Of course the reluctance to take risks and keep someone out of harm’s way by nursing staff is perfectly understandable, also given the fact that the need to protect the care recipient’s safety at all costs appears not only to be an institutional need, but one that is borne out of external (societal) pressures at all levels. What then needs to be changed so that increasing autonomy can be considered as an attainable value instead of as something which might have potentially ‘catastrophic’ outcomes?

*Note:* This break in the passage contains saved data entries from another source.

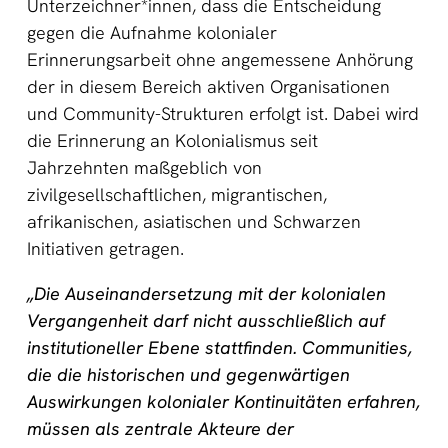
Unterzeichner*innen, dass die Entscheidung
gegen die Aufnahme kolonialer
Erinnerungsarbeit ohne angemessene Anhörung
der in diesem Bereich aktiven Organisationen
und Community-Strukturen erfolgt ist. Dabei wird
die Erinnerung an Kolonialismus seit
Jahrzehnten maßgeblich von
zivilgesellschaftlichen, migrantischen,
afrikanischen, asiatischen und Schwarzen
Initiativen getragen.
„Die Auseinandersetzung mit der kolonialen
Vergangenheit darf nicht ausschließlich auf
institutioneller Ebene stattfinden. Communities,
die die historischen und gegenwärtigen
Auswirkungen kolonialer Kontinuitäten erfahren,
müssen als zentrale Akteure der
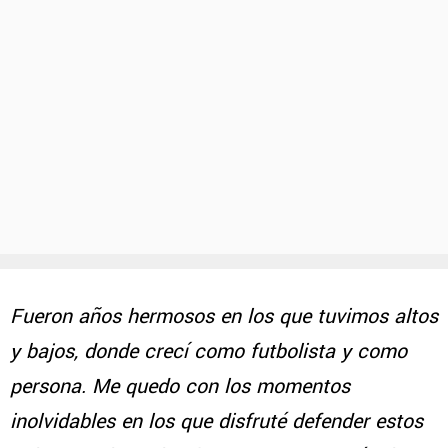
Fueron años hermosos en los que tuvimos altos
y bajos, donde crecí como futbolista y como
persona. Me quedo con los momentos
inolvidables en los que disfruté defender estos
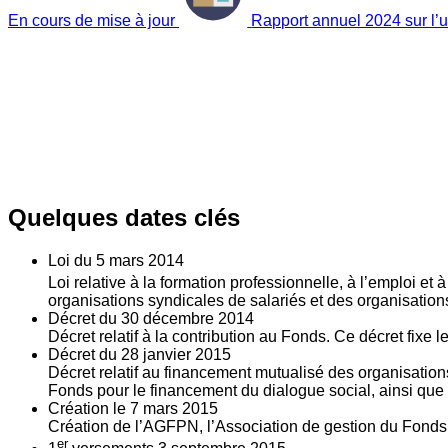
En cours de mise à jour
Rapport annuel 2024 sur l’ut
Quelques dates clés
Loi du
5
mars 2014
Loi relative à la formation professionnelle, à l’emploi et
organisations syndicales de salariés et des organisatio
Décret du
30
décembre 2014
Décret relatif à la contribution au Fonds. Ce décret fixe 
Décret du
28
janvier 2015
Décret relatif au financement mutualisé des organisations
Fonds pour le financement du dialogue social, ainsi que l
Création le
7
mars 2015
Création de l’AGFPN, l’Association de gestion du Fonds p
er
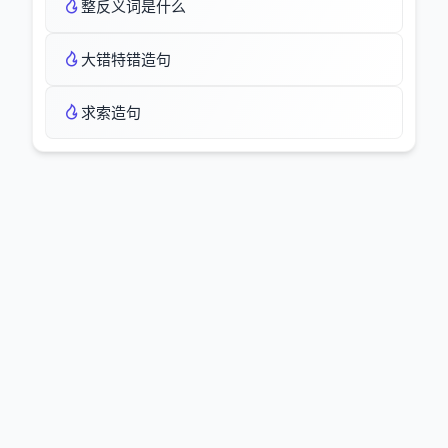
整反义词是什么
大错特错造句
求索造句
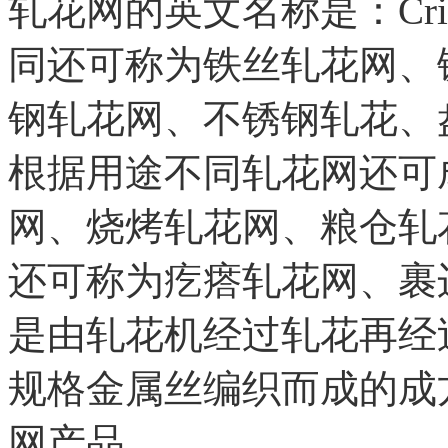
轧花网的英文名称是：Crimp
同还可称为铁丝轧花网、
钢轧花网、不锈钢轧花、
根据用途不同轧花网还可
网、烧烤轧花网、粮仓轧
还可称为疙瘩轧花网、裹
是由轧花机经过轧花再经
规格金属丝编织而成的成
网产品。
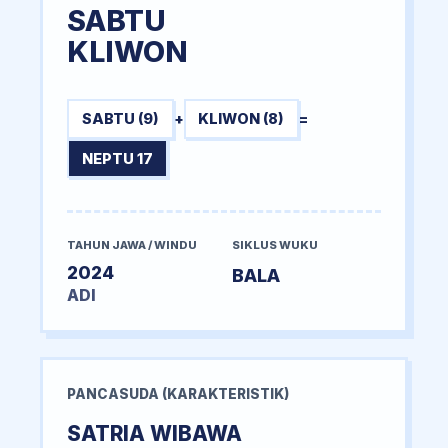
SABTU
KLIWON
SABTU (9)
+
KLIWON (8)
=
NEPTU 17
TAHUN JAWA / WINDU
SIKLUS WUKU
2024
BALA
ADI
PANCASUDA (KARAKTERISTIK)
SATRIA WIBAWA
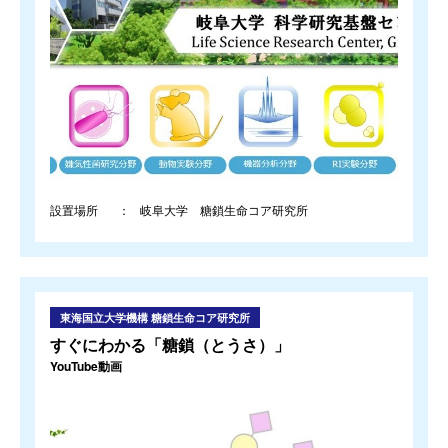
設置場所
岐阜大学 糖鎖生命コア研究所
東海国立大学機構 糖鎖生命コア研究所
すぐにわかる「糖鎖（とうさ）」
YouTube動画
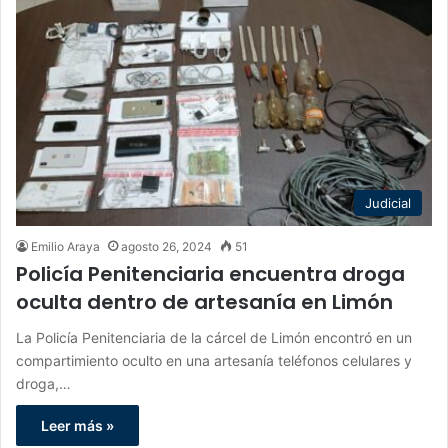
Judicial
Emilio Araya
agosto 26, 2024
51
Policía Penitenciaria encuentra droga
oculta dentro de artesanía en Limón
La Policía Penitenciaria de la cárcel de Limón encontró en un
compartimiento oculto en una artesanía teléfonos celulares y
droga,…
Leer más »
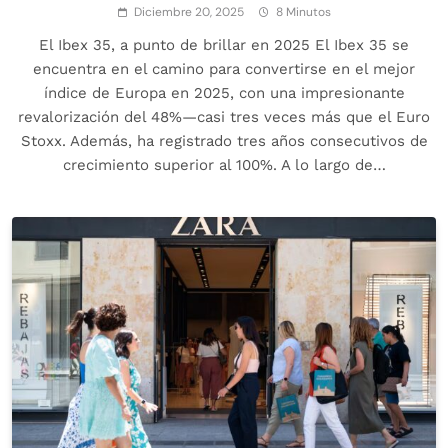
Diciembre 20, 2025
8 Minutos
El Ibex 35, a punto de brillar en 2025 El Ibex 35 se
encuentra en el camino para convertirse en el mejor
índice de Europa en 2025, con una impresionante
revalorización del 48%—casi tres veces más que el Euro
Stoxx. Además, ha registrado tres años consecutivos de
crecimiento superior al 100%. A lo largo de…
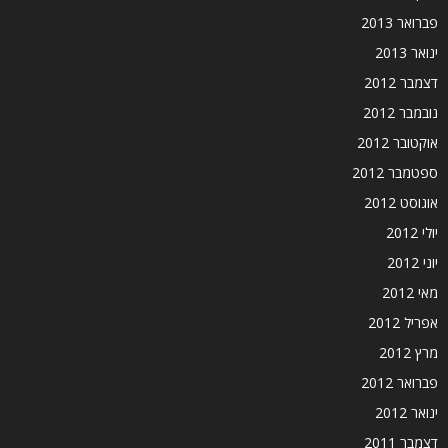
פברואר 2013
ינואר 2013
דצמבר 2012
נובמבר 2012
אוקטובר 2012
ספטמבר 2012
אוגוסט 2012
יולי 2012
יוני 2012
מאי 2012
אפריל 2012
מרץ 2012
פברואר 2012
ינואר 2012
דצמבר 2011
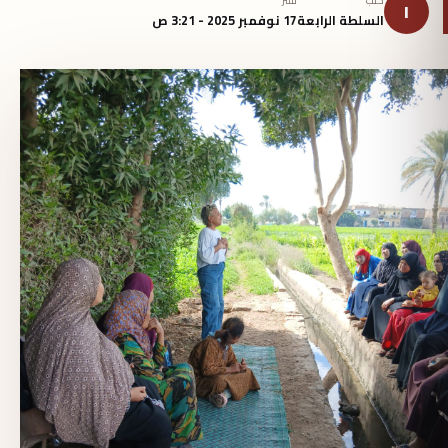
كتب
نُشر
ا
السلطة الرابعة
17 نوفمبر 2025 - 3:21 ص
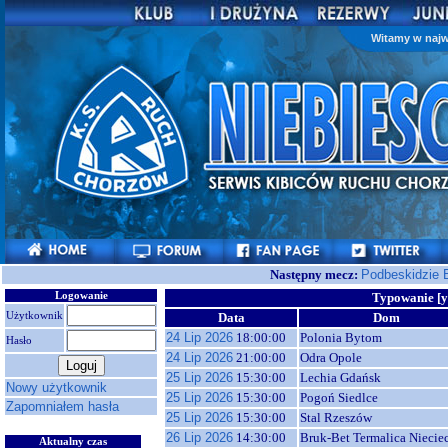
Witamy w najw
Następny mecz:
Podbeskidzie 
Logowanie
Typowanie [y
Użytkownik
Data
Dom
24 Lip 2026
18:00:00
Polonia Bytom
Hasło
24 Lip 2026
21:00:00
Odra Opole
25 Lip 2026
15:30:00
Lechia Gdańsk
Nowy użytkownik
25 Lip 2026
15:30:00
Pogoń Siedlce
Zapomniałem hasła
25 Lip 2026
15:30:00
Stal Rzeszów
26 Lip 2026
14:30:00
Bruk-Bet Termalica Niecie
Aktualny czas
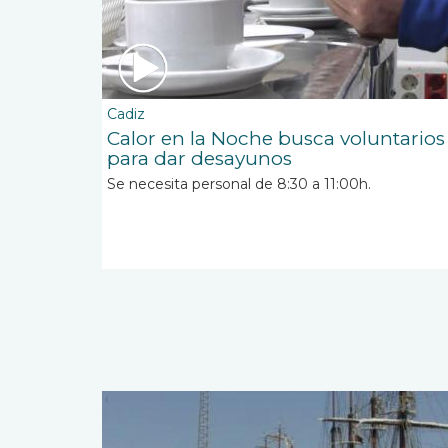
Cadiz
Calor en la Noche busca voluntarios
para dar desayunos
Se necesita personal de 8:30 a 11:00h.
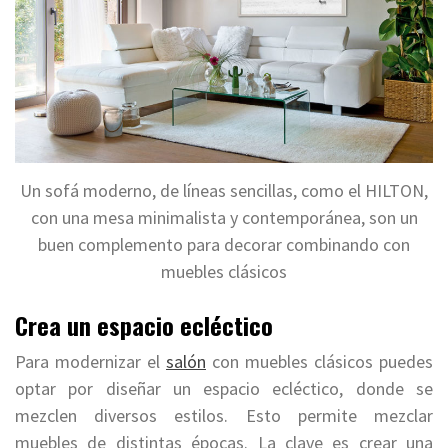
Un sofá moderno, de líneas sencillas, como el HILTON,
con una mesa minimalista y contemporánea, son un
buen complemento para decorar combinando con
muebles clásicos
Crea un espacio ecléctico
Para modernizar el
salón
con muebles clásicos puedes
optar por diseñar un espacio ecléctico, donde se
mezclen diversos estilos. Esto permite mezclar
muebles de distintas épocas. La clave es crear una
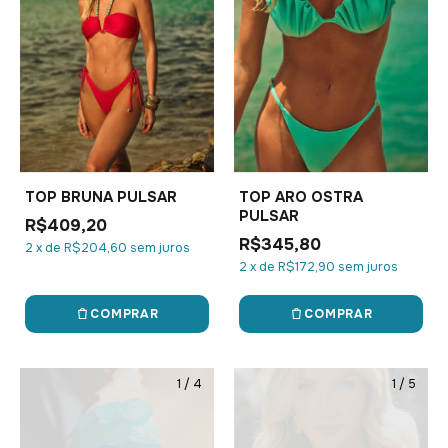
TOP BRUNA PULSAR
TOP ARO OSTRA
PULSAR
R$409,20
R$345,80
2
x
de
R$204,60
sem juros
2
x
de
R$172,90
sem juros
COMPRAR
COMPRAR
1
/
4
1
/
5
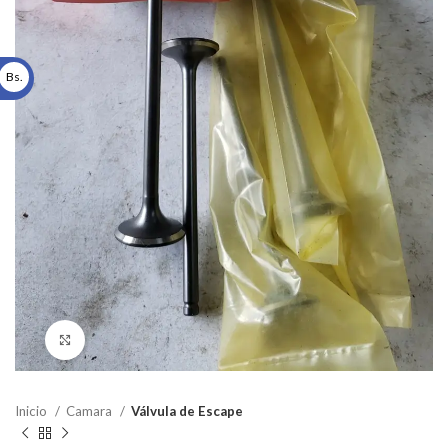
Bs.
Click to enlarge
Inicio
Camara
Válvula de Escape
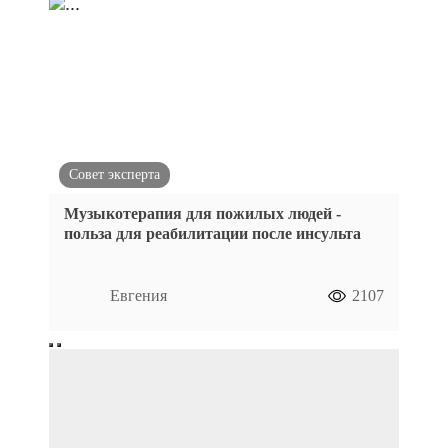
Совет эксперта
Музыкотерапия для пожилых людей -
польза для реабилитации после инсульта
Евгения
2107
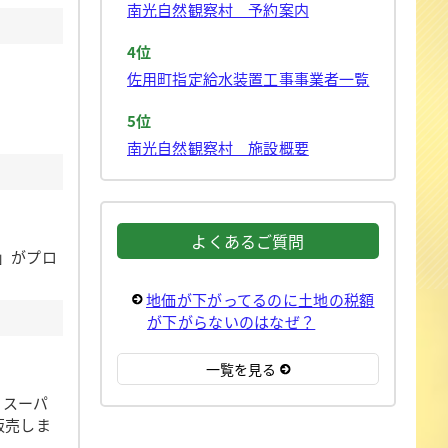
南光自然観察村 予約案内
4位
佐用町指定給水装置工事事業者一覧
5位
南光自然観察村 施設概要
よくあるご質問
」がプロ
地価が下がってるのに土地の税額
が下がらないのはなぜ？
一覧を見る
、スーパ
販売しま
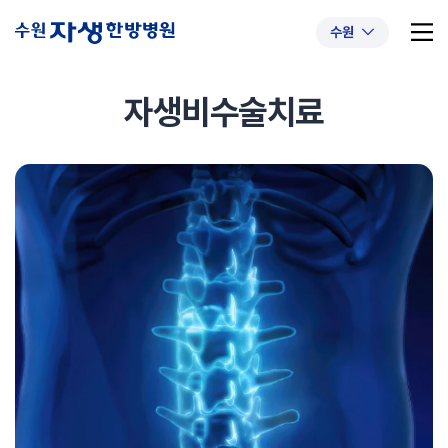
수원
자생비수술치료
추천 검색어
#초음파약침
#척추압박골절
#교통사고후유증
#허리디스크
#목디스크
#추나요법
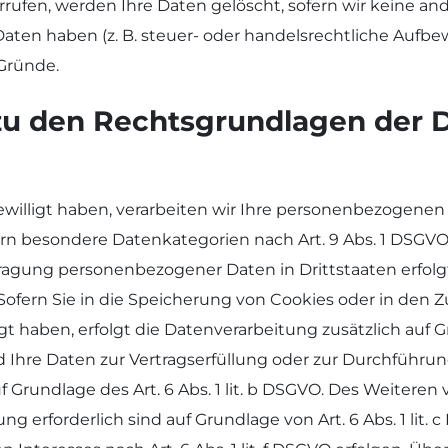
rufen, werden Ihre Daten gelöscht, sofern wir keine and
en haben (z. B. steuer- oder handelsrechtliche Aufbew
 Gründe.
zu den Rechtsgrundlagen der D
willigt haben, verarbeiten wir Ihre personenbezogenen Da
fern besondere Datenkategorien nach Art. 9 Abs. 1 DSGVO
tragung personenbezogener Daten in Drittstaaten erfol
. Sofern Sie in die Speicherung von Cookies oder in den Z
ligt haben, erfolgt die Datenverarbeitung zusätzlich auf 
Sind Ihre Daten zur Vertragserfüllung oder zur Durchfüh
uf Grundlage des Art. 6 Abs. 1 lit. b DSGVO. Des Weiteren 
tung erforderlich sind auf Grundlage von Art. 6 Abs. 1 li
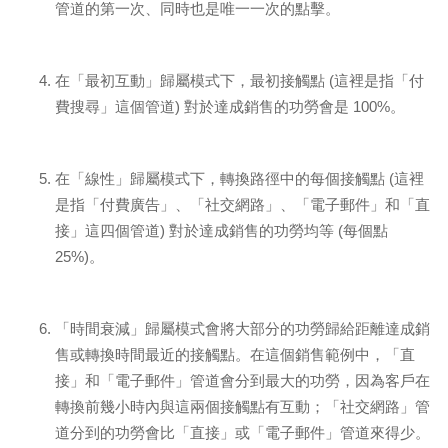
管道的第一次、同時也是唯一一次的點擊。
在「最初互動」歸屬模式下，最初接觸點 (這裡是指「付
費搜尋」這個管道) 對於達成銷售的功勞會是 100%。
在「線性」歸屬模式下，轉換路徑中的每個接觸點 (這裡
是指「付費廣告」、「社交網路」、「電子郵件」和「直
接」這四個管道) 對於達成銷售的功勞均等 (每個點
25%)。
「時間衰減」歸屬模式會將大部分的功勞歸給距離達成銷
售或轉換時間最近的接觸點。在這個銷售範例中，「直
接」和「電子郵件」管道會分到最大的功勞，因為客戶在
轉換前幾小時內與這兩個接觸點有互動；「社交網路」管
道分到的功勞會比「直接」或「電子郵件」管道來得少。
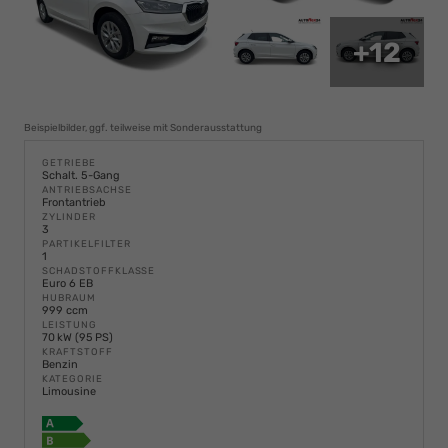
+12
Beispielbilder, ggf. teilweise mit Sonderausstattung
GETRIEBE
Schalt. 5-Gang
ANTRIEBSACHSE
Frontantrieb
ZYLINDER
3
PARTIKELFILTER
1
SCHADSTOFFKLASSE
Euro 6 EB
HUBRAUM
999 ccm
LEISTUNG
70 kW (95 PS)
KRAFTSTOFF
Benzin
KATEGORIE
Limousine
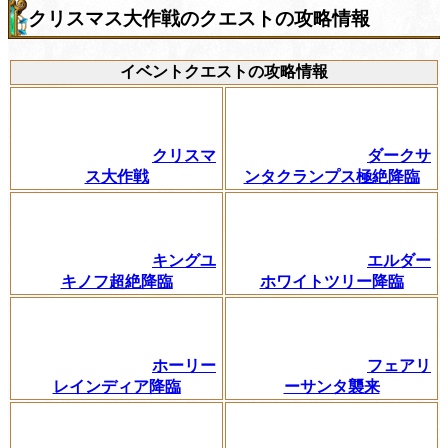
クリスマス大作戦のクエストの攻略情報
イベントクエストの攻略情報
クリスマ
ダークサ
ス大作戦
ンタクランプス極絶降臨
キングユ
エルダー
キノフ超絶降臨
ホワイトツリー降臨
ホーリー
フェアリ
レインディア降臨
ーサンタ襲来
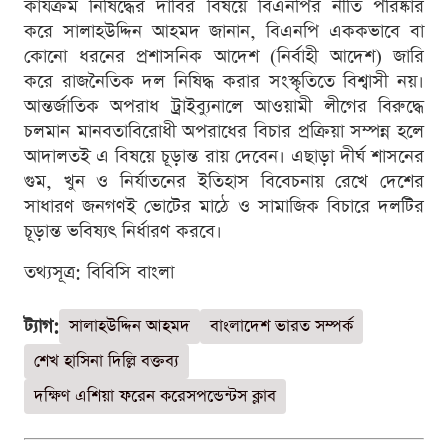
কার্যক্রম নিষিদ্ধের দাবির বিষয়ে বিএনপির নীতি পরিষ্কার
করে সালাহউদ্দিন আহমদ জানান, বিএনপি এককভাবে বা
কোনো ধরনের প্রশাসনিক আদেশ (নির্বাহী আদেশ) জারি
করে রাজনৈতিক দল নিষিদ্ধ করার সংস্কৃতিতে বিশ্বাসী নয়।
আন্তর্জাতিক অপরাধ ট্রাইব্যুনালে আওয়ামী লীগের বিরুদ্ধে
চলমান মানবতাবিরোধী অপরাধের বিচার প্রক্রিয়া সম্পন্ন হলে
আদালতই এ বিষয়ে চূড়ান্ত রায় দেবেন। এছাড়া দীর্ঘ শাসনের
গুম, খুন ও নির্যাতনের ইতিহাস বিবেচনায় রেখে দেশের
সাধারণ জনগণই ভোটের মাঠে ও সামাজিক বিচারে দলটির
চূড়ান্ত ভবিষ্যৎ নির্ধারণ করবে।
তথ্যসূত্র: বিবিসি বাংলা
ট্যাগ:
সালাহউদ্দিন আহমদ
বাংলাদেশ ভারত সম্পর্ক
শেখ হাসিনা দিল্লি বক্তব্য
দক্ষিণ এশিয়া ফরেন করেসপন্ডেন্টস ক্লাব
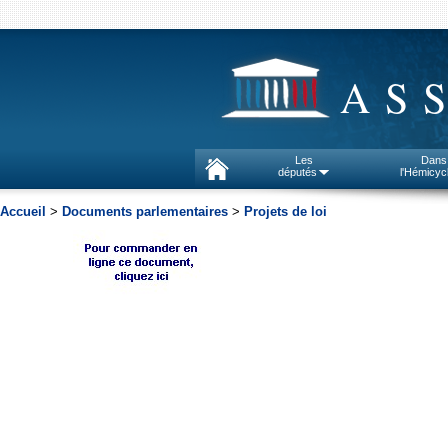
AS
Les
Dans
députés
l'Hémicyc
Accueil
>
Documents parlementaires
>
Projets de loi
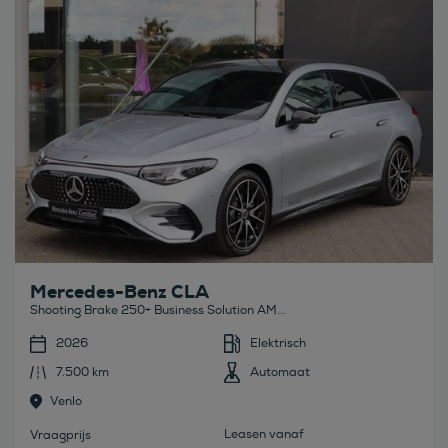
Mercedes-Benz CLA
Shooting Brake 250+ Business Solution AM...
2026
Elektrisch
7.500 km
Automaat
Venlo
Leasen vanaf
Vraagprijs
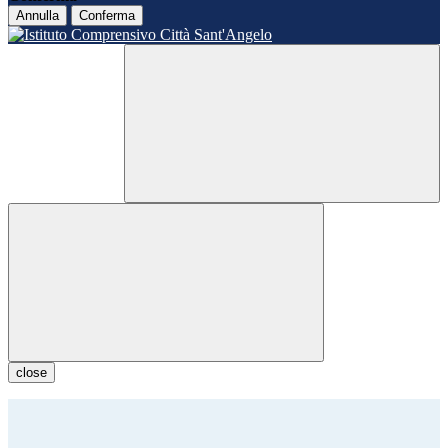
Annulla
Conferma
close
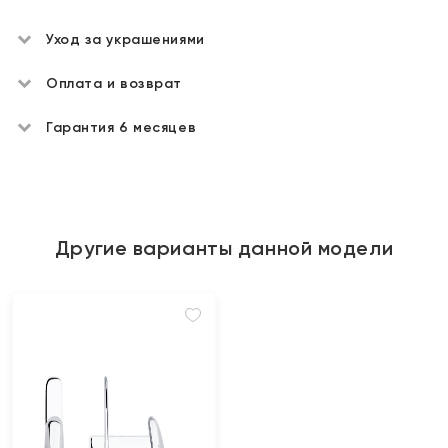
Уход за украшениями
Оплата и возврат
Гарантия 6 месяцев
Другие варианты данной модели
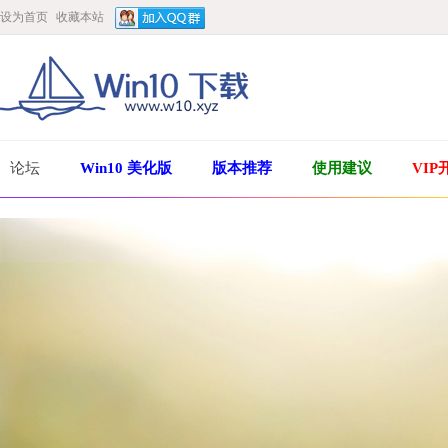
设为首页
收藏本站
论坛
Win10 美化版
版本推荐
使用建议
VIP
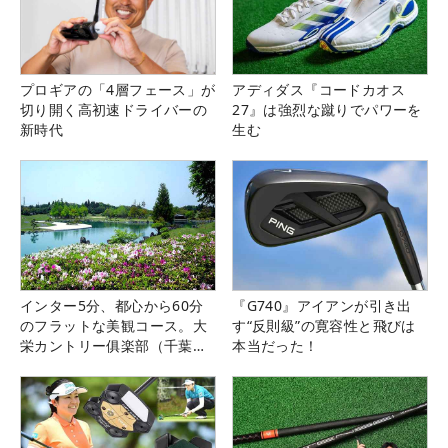
プロギアの「4層フェース」が
アディダス『コードカオス
切り開く高初速ドライバーの
27』は強烈な蹴りでパワーを
新時代
生む
インター5分、都心から60分
『G740』アイアンが引き出
のフラットな美観コース。大
す“反則級”の寛容性と飛びは
栄カントリー俱楽部（千葉
本当だった！
県）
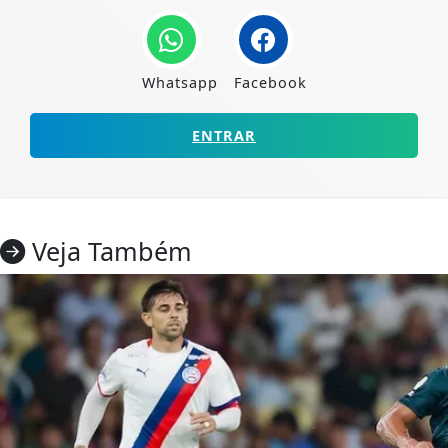
Whatsapp
Facebook
ENTRAR
Veja Também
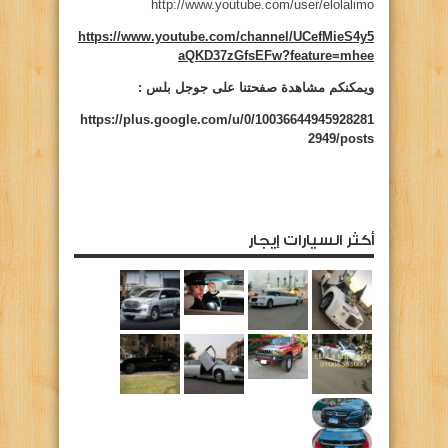
http://www.youtube.com/user/elolalimo
https://www.youtube.com/channel/UCefMieS4y5
aQKD37zGfsEFw?feature=mhee
ويمكنكم مشاهدة صفحتنا على جوجل بلس :
https://plus.google.com/u/0/10036644945928281
2949/posts
أكثر السيارات إيجار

By challenging standard conceptions of risk and safety, values can come to the surface that have been so deeply rooted as to have been invisible and which might have proved an impediment to any change. For example, in opposition to the ‘total institutionalisation’ of people with intellectual disabilities in the 1970s, the term ‘dignity of risk’ was coined by Robert Perske to challenge professionals going too far in their effort to protect and keep vulnerable people safe (Perske, 1972). Reflecting on the potential benefit of experiencing day-to-day risk, Perske pointed to the need of vulnerable people to be able to take chances, which requires adopting new skills. Every endeavour is accompanied by an element of risk and that every opportunity for growth carries with it the potential for failure. When people with dementia are denied any dignity of risk, they are being denied the opportunity to learn and recover (Parsons, 2008). Respecting the dignity of risk does however not preclude staff intervention to preserve or enhance autonomy, rather, it emphasises a person’s potential to learn and the possibility to make wrong decisions, which not only involves the person with dementia, but also those that care for him or her.

Therefore, encouraging, supporting and embedding normative learning processes of care professionals institutionally is important when organising good care for people with dementia. Instead of being left alone in learning to know their experiences with difficult issues such as restraint and determining decisions upon them, both staff and care recipients should be supported in this process of becoming aware of their decisions and searching for what matters. Whatever the environment, wandering or other ‘risky behaviour’ should ideally not be viewed as an expression of a disease that needs to be treated or secured and controlled, but as a form of communication, which, despite our limited understanding of the phenomenon, is interpreted and responded to in terms of what is driving the behaviour (O’Neill, 2013).

By fundamentally (re)drawing on a care vision of safety, whereby care for vulnerable people is considered as a ”practice of risk” instead of a ‘practice of protection’ (Lopez et al., 2010), allowing for, responding to and learning from indeterminacy, including “risky” behaviour, this might provide a starting point in offsetting and opening up the prevailing discourse of safety in dementia care.

[1] a small electronic toy with a screen, programmed to behave as if it were a pet.